=== TEKST ŹRÓDŁOWY ===
┌────────
Jako takie wino utleniane w kontrolowany sposób cieszy się dziś złotymi czasami, czy może raczej cieszą nie nimi miłośnicy jego wyjątkowości. Na tę składa się zaś zespół unikatowych i szlachetnych cech uzyskiwanych podczas dojrzewania wina w beczce, w ramach którego ma ono ograniczony kontakt z tlenem. Aby cały proces był możliwie bezpieczny i przynajmniej ramowo przewidywalny, wina poddawane kontrolowanemu utlenianiu muszą z natury rzeczy być najwyższej jakości, a winiarze muszą legitymować się stosownym doświadczeniem. Na stosunkowo wysokie ceny takich win wpływa też niezbędny dla ich powstania czas, który jest niezbędny dla powolnego i wieloletniego dojrzewania.
Aby sprawdzić, co w istocie skłania miłośników tego typu win do wydawania na nie po sto euro za butelkę a może i lepiej, wybrałem się na zorganizowane w ramach tegorocznego Terra Madre Salone del Gusto laboratorium smaku poświęcone winom utlenianym z sześciu winnic zlokalizowanych w różnych regionach krajów basenu Morza Śródziemnego. Na początek podano piemonckie Bianchdusèt Vittorio Bera, orzeźwiające białe wino spontanicznej fermentacji, które dojrzewało z udziałem tlenu przez dziesięć lat.
Po nim rozlano hiszpańskie Fino En Rama z bodegi César Florido, określane jako jedno z największych osiągnięć renesansu win typu sherry. Powstaje ono w technologii wina niefiltrowanego, określanej mianem “en rama”, co można przetłumaczyć jako „surowe”.
Następnie wniesiono francuskie Vin Jaune Château Chalon 2016, białe wino z winogron szczepu savagnin, dojrzewane pod warstwą flor przez co najmniej 6 lat, a następnie jeszcze 3 miesiące w beczce. W kolejności odkorkowano sardyńskie Filet 2021 Piero Carta, które dojrzewa w starych drewnianych beczkach z naturalnie rozwijającą się w nich mikroflorą.
Po nim zaprezentowano sycylijskie Vecchio Samperi Marco De Bartoli, które okazało się klasyczną, niewzmacnianą marsalą. W procesie jego wytwarzania stosowany jest system dolewania niewielkich ilości świeżego wina do beczek zawierających wina już dojrzałe, co pozwala stworzyć mieszanki różnych roczników o nieprzewidywalnych i niepowtarzalnych walorach. Dostojny przegląd zamknęła Vernaccia di Oristano 2013 rodziny Orro z Sardynii. To wino dojrzewające pod warstwą flor w małych beczkach z kasztanowca przez co najmniej 5 lat.
└────────
(Wpisy zbioru danych)
┌────────
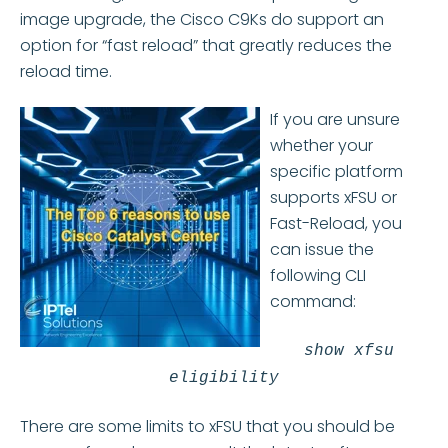
image upgrade, the Cisco C9Ks do support an
option for “fast reload” that greatly reduces the
reload time.
If you are unsure
whether your
specific platform
supports xFSU or
Fast-Reload, you
can issue the
following CLI
command:
show xfsu
eligibility
There are some limits to xFSU that you should be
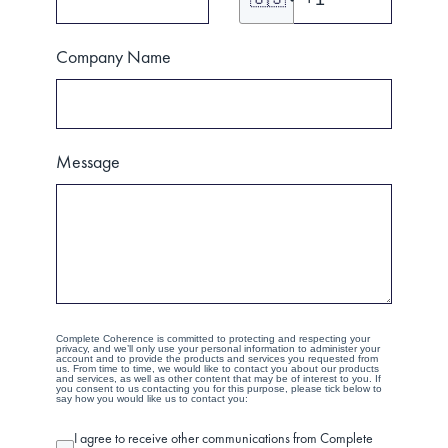
Company Name
Message
Complete Coherence is committed to protecting and respecting your
privacy, and we’ll only use your personal information to administer your
account and to provide the products and services you requested from
us. From time to time, we would like to contact you about our products
and services, as well as other content that may be of interest to you. If
you consent to us contacting you for this purpose, please tick below to
say how you would like us to contact you:
I agree to receive other communications from Complete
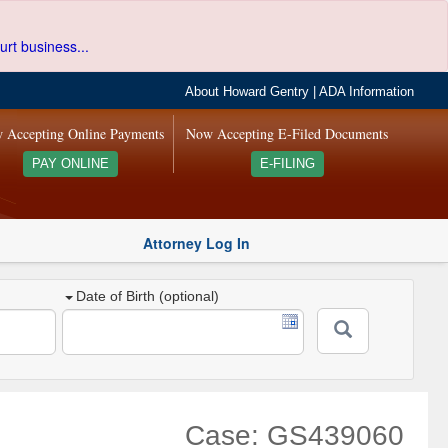
urt business...
About Howard Gentry
|
ADA Information
 Accepting Online Payments
Now Accepting E-Filed Documents
PAY ONLINE
E-FILING
Attorney Log In
Date of Birth (optional)
Case: GS439060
└────────
=== ZADANIA DO WYKONANIA ===
**a.** Podaj ponownie wiersze rekordów od wiersza z „Company Name” do wiersza z „us. From time”, zamieniając w nich „Complete Coherence” na „Coherence Group” i nie zmieniając niczego więcej.
**b.** Napisz dalszy ciąg tekstu o winach utlenianych, zaczynając po jego ostatnim zdaniu.

=== WYNIKI ZADAŃ ===
**a.**
Company Name
Message
Coherence Group is committed to protecting and respecting your
privacy, and we’ll only use your personal information to administer your
account and to provide the products and services you requested from
us. From time to time, we would like to contact you about our products

**b.**
Jak widać na zdjęciach, poszczególne wina różnią się od siebie barwą, od bladożółtej po silnie bursztynową. Znacznie bardziej różnią się jednak ich bukiety, z jednej strony za sprawą terroir, a z drugą za sprawą stosowanych technik. Gdybym z tego zestawu miał wybrać coś kosztownego dla siebie, to w kolejności od najbardziej pożądanego w dół postawiłbym na Vecchio Samperi, następnie na Filet 2021, a wreszcie na Vin Jaune Château Chalon 2016.
Tak się złożyło, że postawione przeze mnie na trzeciej pozycji Vin Jaune to propozycja najdroższa z całego zestawienia. Jedna butelka kosztuje około 150 euro, a do tego niezmiernie trudno je kupić. Winnica zastrzega nawet, że jednorazowo można sobie zamówić tylko jedną butelkę. Cenę wina uzasadnia też ograniczona dostępność wykorzystywanych do jego wytwarzania gron, które pochodzą wyłącznie z wyznaczonego obszaru wokół wioski Chateau Chalon w Jurze, która per se stanowi jeden z najmniejszych regionów winiarskich we Francji. Wino powstaje z endemicznych gron savagnin, w stylu właściwym dla sherry, ma wyraźnie zarysowaną kwasowość, jest mocno orzechowe i dość pikantne. Byłoby dobrym towarzyszem dla dojrzałych serów, rzecz jasna wyłącznie naturalnych i związanych z terrori wina, na przykład Comté albo Morbier.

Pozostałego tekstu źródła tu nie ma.